▶ _DATA TO EXAMINE_
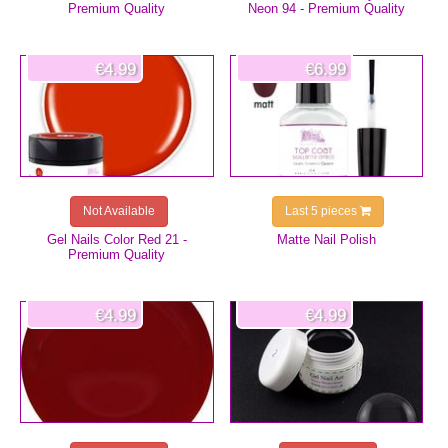
Premium Quality
Neon 94 - Premium Quality
€4.99
€6.99
Not Available
Last 5 pieces
Gel Nails Color Red 21 -
Matte Nail Polish
Premium Quality
€4.99
€4.99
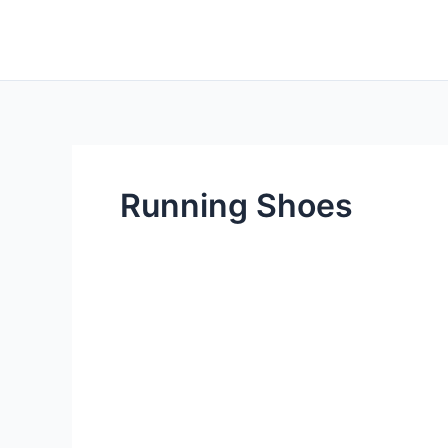
Skip
to
content
Running Shoes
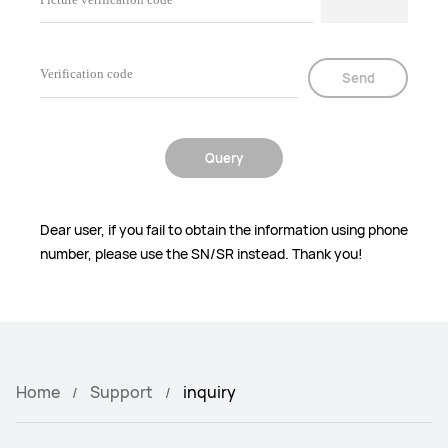
Send
Query
Dear user, if you fail to obtain the information using phone
number, please use the SN/SR instead. Thank you!
Home
Support
inquiry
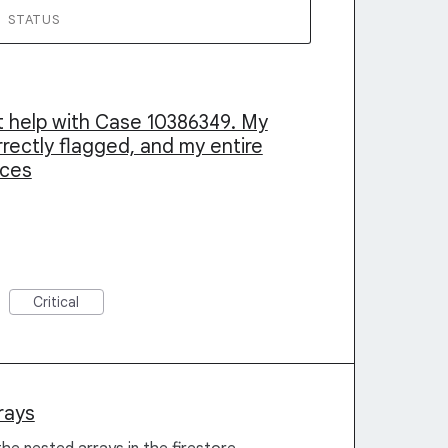
STATUS
nt help with Case 10386349. My
rrectly flagged, and my entire
cces
Critical
rays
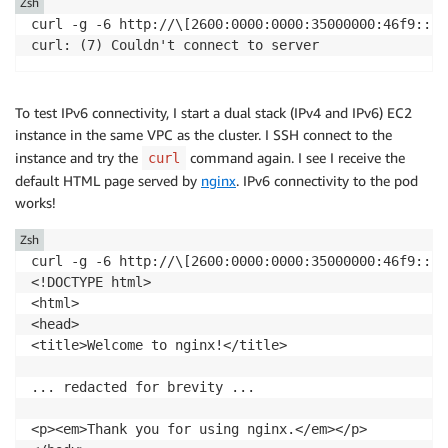
Zsh
curl -g -6 http://\[2600:0000:0000:35000000:46f9::1\]
curl: (7) Couldn't connect to server
To test IPv6 connectivity, I start a dual stack (IPv4 and IPv6) EC2
instance in the same VPC as the cluster. I SSH connect to the
instance and try the
command again. I see I receive the
curl
default HTML page served by
nginx
. IPv6 connectivity to the pod
works!
Zsh
curl -g -6 http://\[2600:0000:0000:35000000:46f9::1\]
<!DOCTYPE html>

<html>

<head>

<title>Welcome to nginx!</title>

... redacted for brevity ...

<p><em>Thank you for using nginx.</em></p>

▶ _WHAT IS REQUIRED_
Go back to the data above and please quote exactly, and only, the lines from the line with "command again. I see I receive the" through its last line.

▶ _SOLUTION TO THE EXERCISE_
command again. I see I receive the
curl
default HTML page served by
nginx
. IPv6 connectivity to the pod
works!
Zsh
curl -g -6 http://\[2600:0000:0000:35000000:46f9::1\]
<!DOCTYPE html>

<html>

<head>

<title>Welcome to nginx!</title>

... redacted for brevity ...

<p><em>Thank you for using nginx.</em></p>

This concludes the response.